Wie die Stasi die Berliner Charité kontrollierte

Eine Klinik voller Inoffizieller Mitarbeiter

Die Berliner Charité, 1987. Im Vordergrund das Dach des Altbaus, im Hintergrund der Neubau vom September 1987.
Die Berliner Charité (1987): Im Vordergrund das Dach des Altbaus, im Hintergrund der Neubau vom September 1987. © Imago / Christian Thiel
Von Wolf-Sören Treusch · 16.06.2017
Die Berliner Charité, Europas größtes Universitätsklinikum, war zu DDR-Zeit ein Vorzeigekrankenhaus der SED - und ein Einsatzort der Stasi. Wie intensiv der Betrieb des Hauses von MfS gesteuert wurde, belegt die Autorin Jutta Begenau eindrucksvoll.
Die restaurierten Mauern der Hörsaal-Ruine der Charité verströmen den Charme des Morbiden. An einer dieser Mauern hängt ein Foto aus dem Jahr 1901: Es zeigt Rudolf Virchow bei einem Festakt in eben diesem Saal.
Der Saal ist voll. Mehr als einhundert Besucher sind gekommen und hören den Ausführungen von Jutta Begenau aufmerksam zu. Fast ihr halbes Leben lang hat diese an der Charité verbracht, hat 1984 dort promoviert und nach der Wende als Soziologin der Medizin gelehrt. Jetzt hat sie ein Buch darüber veröffentlicht, wie sehr sich das Ministerium für Staatssicherheit ins Alltagsleben der Charité eingemischt hat. Darin zeichnet sie die Karriere eines Mannes nach, der viele Jahre als Beauftragter für Sicherheit und Geheimnisschutz an der Charité war: Helmut Weidmann, Deckname "Harald Schmidt".
"Er war ja im Büro des Prorektors für Medizin und war wissenschaftlicher Mitarbeiter, das war seine offizielle Funktion, und hat in Dienstberatungen gesessen, in der Leitungsetage, hat alle Informationen bekommen, und hat eben: Sicherheit und Geheimnisschutz war seine Aufgabe. Es gab ja so Kommissionen, zum Beispiel Kommission für die Auswahl von Reisekadern, und da spielte er ne große Rolle. Da war die Staatssicherheit ja in der Kommission mit drin, und die Sicherheitsüberprüfungen dienten zum Beispiel dazu.
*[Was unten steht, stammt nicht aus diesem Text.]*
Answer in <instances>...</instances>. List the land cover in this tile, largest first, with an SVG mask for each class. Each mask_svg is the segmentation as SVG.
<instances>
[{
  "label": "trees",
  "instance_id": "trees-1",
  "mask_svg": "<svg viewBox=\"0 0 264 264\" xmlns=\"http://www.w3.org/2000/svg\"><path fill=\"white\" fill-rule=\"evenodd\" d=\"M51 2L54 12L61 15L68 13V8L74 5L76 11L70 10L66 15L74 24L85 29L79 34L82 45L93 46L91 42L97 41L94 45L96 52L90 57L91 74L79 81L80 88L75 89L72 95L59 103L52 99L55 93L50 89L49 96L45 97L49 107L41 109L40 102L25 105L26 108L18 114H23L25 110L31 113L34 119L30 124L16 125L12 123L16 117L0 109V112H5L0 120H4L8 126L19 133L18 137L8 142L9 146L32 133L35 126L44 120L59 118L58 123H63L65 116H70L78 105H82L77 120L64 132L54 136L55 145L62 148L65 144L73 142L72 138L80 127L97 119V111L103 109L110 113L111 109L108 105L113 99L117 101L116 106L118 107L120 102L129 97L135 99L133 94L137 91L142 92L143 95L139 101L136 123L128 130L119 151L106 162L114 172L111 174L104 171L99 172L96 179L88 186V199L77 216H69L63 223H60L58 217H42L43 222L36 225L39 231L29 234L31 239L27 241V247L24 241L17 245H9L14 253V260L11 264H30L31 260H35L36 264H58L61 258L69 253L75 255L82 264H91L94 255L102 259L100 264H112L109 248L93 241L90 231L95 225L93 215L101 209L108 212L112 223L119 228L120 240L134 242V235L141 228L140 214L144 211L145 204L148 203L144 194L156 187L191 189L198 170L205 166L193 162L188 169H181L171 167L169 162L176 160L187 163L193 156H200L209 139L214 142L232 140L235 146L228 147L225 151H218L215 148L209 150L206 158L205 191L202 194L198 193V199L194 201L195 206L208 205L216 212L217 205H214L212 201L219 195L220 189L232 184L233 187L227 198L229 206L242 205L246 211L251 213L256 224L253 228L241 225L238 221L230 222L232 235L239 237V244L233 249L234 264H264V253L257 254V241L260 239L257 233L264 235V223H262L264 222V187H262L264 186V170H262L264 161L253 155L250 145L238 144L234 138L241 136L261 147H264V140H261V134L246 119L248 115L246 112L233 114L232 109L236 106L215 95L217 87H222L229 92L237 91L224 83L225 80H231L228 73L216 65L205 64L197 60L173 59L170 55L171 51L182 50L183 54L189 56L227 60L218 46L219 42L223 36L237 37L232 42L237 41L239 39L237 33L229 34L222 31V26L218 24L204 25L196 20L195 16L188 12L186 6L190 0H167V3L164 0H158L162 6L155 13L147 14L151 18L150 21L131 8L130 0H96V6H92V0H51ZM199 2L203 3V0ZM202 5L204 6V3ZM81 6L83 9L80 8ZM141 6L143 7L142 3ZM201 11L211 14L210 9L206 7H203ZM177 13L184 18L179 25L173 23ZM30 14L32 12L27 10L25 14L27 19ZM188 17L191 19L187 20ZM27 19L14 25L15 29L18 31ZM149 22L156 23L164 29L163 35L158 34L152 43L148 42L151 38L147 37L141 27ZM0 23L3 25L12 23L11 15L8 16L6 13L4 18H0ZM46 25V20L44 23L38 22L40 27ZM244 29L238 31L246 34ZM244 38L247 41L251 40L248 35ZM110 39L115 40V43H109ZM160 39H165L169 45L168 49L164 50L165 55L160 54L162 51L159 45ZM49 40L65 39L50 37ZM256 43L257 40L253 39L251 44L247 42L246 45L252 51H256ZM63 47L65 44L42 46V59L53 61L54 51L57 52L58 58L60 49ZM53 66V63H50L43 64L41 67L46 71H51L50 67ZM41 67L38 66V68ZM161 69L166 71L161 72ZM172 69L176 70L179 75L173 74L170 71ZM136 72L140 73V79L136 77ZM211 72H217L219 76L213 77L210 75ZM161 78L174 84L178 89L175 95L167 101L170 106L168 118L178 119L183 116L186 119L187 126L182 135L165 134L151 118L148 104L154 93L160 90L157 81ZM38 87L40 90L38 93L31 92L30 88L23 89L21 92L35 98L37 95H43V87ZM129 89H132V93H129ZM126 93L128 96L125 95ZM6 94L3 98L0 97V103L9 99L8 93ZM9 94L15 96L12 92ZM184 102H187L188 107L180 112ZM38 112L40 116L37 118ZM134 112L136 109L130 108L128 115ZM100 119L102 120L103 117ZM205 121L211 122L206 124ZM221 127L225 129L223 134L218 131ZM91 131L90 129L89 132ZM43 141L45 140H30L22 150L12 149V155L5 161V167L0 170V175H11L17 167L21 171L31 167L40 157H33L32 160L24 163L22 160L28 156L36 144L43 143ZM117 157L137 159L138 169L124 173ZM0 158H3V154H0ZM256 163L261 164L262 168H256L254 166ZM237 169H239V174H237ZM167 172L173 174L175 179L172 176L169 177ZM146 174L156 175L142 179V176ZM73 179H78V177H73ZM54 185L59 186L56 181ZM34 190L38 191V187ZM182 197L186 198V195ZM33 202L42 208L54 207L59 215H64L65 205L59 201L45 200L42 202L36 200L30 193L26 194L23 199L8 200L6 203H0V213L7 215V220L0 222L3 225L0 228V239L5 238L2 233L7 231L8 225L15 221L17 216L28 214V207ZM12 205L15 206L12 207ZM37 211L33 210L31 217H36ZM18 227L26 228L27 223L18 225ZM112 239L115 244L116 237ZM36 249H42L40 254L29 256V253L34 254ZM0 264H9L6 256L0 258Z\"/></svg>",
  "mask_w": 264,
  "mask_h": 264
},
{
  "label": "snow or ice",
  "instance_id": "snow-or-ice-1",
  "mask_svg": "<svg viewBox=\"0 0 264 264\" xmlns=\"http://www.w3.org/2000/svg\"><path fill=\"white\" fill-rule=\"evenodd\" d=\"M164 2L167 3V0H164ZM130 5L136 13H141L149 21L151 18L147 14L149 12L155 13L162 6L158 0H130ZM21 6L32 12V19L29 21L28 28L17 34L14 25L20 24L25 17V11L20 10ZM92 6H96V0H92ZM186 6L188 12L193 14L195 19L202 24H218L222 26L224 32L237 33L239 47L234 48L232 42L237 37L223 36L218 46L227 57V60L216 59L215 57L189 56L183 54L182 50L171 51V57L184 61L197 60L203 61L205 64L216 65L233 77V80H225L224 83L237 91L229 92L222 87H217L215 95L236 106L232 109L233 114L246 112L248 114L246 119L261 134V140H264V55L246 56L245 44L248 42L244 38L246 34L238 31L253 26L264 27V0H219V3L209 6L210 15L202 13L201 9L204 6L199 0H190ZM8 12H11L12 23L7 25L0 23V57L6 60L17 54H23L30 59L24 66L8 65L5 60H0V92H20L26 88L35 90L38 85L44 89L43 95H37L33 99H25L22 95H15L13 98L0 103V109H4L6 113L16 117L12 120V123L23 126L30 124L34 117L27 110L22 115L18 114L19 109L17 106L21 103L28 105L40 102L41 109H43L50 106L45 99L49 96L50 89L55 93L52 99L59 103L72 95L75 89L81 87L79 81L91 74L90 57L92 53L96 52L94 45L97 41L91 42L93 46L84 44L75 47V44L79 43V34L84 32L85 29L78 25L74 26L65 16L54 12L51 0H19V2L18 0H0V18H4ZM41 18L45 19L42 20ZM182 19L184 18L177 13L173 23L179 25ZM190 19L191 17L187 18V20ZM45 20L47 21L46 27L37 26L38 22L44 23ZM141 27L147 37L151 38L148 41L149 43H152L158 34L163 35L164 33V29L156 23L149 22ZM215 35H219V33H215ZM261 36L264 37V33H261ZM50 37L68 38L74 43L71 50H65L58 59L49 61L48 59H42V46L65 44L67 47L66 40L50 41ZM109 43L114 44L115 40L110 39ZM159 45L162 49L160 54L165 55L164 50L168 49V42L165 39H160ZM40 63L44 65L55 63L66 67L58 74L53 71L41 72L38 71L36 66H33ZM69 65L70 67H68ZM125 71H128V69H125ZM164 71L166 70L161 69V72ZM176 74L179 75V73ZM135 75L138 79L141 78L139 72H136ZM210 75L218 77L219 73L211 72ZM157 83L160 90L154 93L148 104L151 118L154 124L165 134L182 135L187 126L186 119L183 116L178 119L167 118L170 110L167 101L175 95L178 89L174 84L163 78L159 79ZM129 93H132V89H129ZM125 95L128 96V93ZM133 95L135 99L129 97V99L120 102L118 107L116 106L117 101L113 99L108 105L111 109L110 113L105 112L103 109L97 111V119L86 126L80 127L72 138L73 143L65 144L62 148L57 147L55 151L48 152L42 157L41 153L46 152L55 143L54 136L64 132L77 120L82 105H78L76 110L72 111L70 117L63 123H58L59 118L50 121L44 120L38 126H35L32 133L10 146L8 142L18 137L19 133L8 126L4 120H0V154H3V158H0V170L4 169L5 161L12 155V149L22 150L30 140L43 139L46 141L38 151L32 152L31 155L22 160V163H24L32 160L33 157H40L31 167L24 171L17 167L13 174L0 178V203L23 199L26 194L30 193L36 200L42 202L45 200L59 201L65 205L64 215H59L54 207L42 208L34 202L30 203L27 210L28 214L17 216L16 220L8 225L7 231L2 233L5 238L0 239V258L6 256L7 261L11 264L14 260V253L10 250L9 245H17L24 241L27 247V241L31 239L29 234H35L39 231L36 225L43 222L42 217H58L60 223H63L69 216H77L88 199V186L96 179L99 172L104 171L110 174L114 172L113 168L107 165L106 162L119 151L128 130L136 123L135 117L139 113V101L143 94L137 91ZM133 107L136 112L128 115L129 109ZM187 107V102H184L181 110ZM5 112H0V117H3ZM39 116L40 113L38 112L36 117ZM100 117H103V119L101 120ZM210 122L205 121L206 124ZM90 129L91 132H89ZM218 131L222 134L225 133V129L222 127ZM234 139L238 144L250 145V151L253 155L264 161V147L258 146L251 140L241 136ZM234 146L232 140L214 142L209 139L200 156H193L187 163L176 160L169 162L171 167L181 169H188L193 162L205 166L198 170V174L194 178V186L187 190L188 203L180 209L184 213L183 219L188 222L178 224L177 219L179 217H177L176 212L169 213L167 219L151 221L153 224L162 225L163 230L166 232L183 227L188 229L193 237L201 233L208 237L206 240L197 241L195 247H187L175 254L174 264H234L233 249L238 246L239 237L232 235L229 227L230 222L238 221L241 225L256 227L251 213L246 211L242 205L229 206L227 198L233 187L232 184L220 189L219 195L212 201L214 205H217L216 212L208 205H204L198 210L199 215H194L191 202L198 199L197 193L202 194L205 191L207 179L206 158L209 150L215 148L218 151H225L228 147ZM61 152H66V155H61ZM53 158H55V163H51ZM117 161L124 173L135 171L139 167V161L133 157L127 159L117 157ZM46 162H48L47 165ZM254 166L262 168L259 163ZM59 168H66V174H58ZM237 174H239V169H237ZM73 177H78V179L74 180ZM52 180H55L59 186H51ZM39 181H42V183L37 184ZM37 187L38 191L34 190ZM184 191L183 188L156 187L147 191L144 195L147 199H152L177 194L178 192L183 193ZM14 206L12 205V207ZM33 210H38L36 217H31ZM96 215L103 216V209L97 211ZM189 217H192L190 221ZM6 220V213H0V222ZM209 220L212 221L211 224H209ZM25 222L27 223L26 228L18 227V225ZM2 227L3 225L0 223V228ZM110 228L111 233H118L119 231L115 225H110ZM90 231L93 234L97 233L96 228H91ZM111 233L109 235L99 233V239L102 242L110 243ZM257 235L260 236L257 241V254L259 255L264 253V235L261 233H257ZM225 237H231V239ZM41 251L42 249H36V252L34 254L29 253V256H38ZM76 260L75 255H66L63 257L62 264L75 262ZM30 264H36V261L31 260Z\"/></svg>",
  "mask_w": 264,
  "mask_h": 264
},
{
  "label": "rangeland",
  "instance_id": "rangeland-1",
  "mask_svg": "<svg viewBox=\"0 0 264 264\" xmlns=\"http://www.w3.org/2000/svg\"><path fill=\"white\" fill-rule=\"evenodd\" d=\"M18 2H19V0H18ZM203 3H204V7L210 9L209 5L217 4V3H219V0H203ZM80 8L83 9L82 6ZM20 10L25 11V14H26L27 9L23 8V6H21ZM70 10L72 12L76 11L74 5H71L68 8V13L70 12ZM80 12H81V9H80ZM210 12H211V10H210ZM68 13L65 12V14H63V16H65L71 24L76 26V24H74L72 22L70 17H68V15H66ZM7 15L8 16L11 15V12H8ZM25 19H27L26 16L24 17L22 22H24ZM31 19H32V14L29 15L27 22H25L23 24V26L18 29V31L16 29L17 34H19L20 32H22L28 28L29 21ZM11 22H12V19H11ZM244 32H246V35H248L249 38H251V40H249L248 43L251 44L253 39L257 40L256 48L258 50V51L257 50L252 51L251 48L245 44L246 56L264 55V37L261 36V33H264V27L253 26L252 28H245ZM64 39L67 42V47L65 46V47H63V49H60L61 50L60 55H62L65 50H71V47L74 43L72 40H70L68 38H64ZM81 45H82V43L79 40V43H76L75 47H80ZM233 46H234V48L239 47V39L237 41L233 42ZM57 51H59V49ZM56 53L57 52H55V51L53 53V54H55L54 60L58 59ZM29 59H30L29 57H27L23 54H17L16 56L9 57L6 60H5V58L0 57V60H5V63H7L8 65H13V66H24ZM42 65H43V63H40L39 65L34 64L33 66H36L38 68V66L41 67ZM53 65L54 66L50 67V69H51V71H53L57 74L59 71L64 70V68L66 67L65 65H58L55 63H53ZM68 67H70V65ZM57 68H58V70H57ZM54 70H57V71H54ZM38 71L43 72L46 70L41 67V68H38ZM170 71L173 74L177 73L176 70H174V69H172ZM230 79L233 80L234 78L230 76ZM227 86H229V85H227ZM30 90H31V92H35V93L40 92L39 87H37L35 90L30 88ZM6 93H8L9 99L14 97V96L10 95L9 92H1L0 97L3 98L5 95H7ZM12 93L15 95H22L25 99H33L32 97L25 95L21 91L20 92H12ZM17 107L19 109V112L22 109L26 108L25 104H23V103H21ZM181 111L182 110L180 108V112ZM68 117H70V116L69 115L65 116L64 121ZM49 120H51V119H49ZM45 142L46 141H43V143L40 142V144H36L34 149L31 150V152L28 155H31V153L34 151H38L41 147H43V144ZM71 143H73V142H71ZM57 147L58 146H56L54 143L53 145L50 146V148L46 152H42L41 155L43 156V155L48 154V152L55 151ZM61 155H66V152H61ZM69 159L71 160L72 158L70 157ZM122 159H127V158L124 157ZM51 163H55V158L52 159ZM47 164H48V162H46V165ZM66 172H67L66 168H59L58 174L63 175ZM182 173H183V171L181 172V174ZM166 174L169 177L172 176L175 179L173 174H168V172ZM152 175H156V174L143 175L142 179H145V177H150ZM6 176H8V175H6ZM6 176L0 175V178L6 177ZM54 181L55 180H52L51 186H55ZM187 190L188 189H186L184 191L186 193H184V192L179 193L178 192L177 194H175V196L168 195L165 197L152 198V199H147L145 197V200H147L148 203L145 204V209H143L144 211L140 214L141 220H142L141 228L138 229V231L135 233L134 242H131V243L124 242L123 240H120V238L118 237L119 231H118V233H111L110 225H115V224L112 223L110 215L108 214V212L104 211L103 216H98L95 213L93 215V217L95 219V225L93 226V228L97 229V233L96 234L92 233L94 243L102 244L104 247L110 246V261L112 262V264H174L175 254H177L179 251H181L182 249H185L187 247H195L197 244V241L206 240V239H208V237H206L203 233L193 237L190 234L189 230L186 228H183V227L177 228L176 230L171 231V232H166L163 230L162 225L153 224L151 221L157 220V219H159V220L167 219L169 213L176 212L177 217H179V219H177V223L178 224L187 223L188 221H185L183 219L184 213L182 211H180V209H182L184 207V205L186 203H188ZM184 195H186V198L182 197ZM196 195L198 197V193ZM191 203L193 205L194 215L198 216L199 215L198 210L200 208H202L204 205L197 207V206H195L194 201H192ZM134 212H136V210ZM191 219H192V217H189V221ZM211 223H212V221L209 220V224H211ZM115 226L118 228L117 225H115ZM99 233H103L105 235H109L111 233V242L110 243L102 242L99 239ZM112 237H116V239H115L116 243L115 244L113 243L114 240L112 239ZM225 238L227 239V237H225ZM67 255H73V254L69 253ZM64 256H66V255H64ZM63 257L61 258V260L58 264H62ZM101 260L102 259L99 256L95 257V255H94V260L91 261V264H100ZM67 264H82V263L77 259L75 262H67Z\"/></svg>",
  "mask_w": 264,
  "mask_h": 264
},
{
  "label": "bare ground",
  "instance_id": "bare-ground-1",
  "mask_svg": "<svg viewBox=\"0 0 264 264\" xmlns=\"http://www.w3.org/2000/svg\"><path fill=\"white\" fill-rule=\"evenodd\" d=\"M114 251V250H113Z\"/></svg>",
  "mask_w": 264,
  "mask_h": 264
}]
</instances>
Und das war natürlich für die Karriere von Medizinern wichtig, ob sie reisen durften, ob sie internationalen Austausch pflegen durften oder nicht."

Einfluss bis in die Hausordnung hinein

Am Beispiel von Helmut Weidmann macht die Autorin deutlich, wie generalstabsplanmäßig die Stasi die Strukturen zur Überwachung des Klinik-Personals aufbaute. Bis in die Hausordnung hinein nahm sie Einfluss. So gab es Dienstanweisungen, nach denen ausgewählte Mitarbeiter heimlich nachts die Zimmer ihrer Kollegen kontrollieren mussten. Jutta Begenau fand etliche Unterlagen, die das dokumentieren und die nun im Buch nachzulesen sind.
"Ich glaube, so viel Glück haben ganz wenige. Dass sie so eine Figur finden, die so lange, dreißig Jahre lang war der eben erst ein Zuträger oder IM und später dann ein Hauptamtlicher, und das ist natürlich ein Pfund."
Doch Jutta Begenau hat nicht nur das Psychogramm eines Stasi-Spitzels geschrieben. Sie macht nachvollziehbar, wie sich an der Charité, in einem Milieu ohne Uniformen und Kommandogehorsam, die Krake Stasi die Befehlsgewalt sicherte. Darauf verweist im zweiten Vortrag des Abends Harald Mau. Nach der Wende von 1990 war er bis 1995 Dekan der Medizinischen Fakultät. In den späten 1980er-Jahren war er als Facharzt für Kinderchirurgie selbstverständlich mit der Stasi konfrontiert. Mit den, wie er sie nennt, "Treppenterriern".
"Das merkten wir daran, dass dann der uns bekannte Mitarbeiter der Staatssicherheit auftauchte, einem jovial auf die Schulter klopfte und sagte 'Na wie geht’s denn, wo kann man helfen?', 'Fehlt denn irgendwo was?', 'Geht’s denn noch richtig voran?' Und auf diese Art und Weise versuchten immer diese Leute, sich das Vertrauen der Mitarbeiter zu erschleichen."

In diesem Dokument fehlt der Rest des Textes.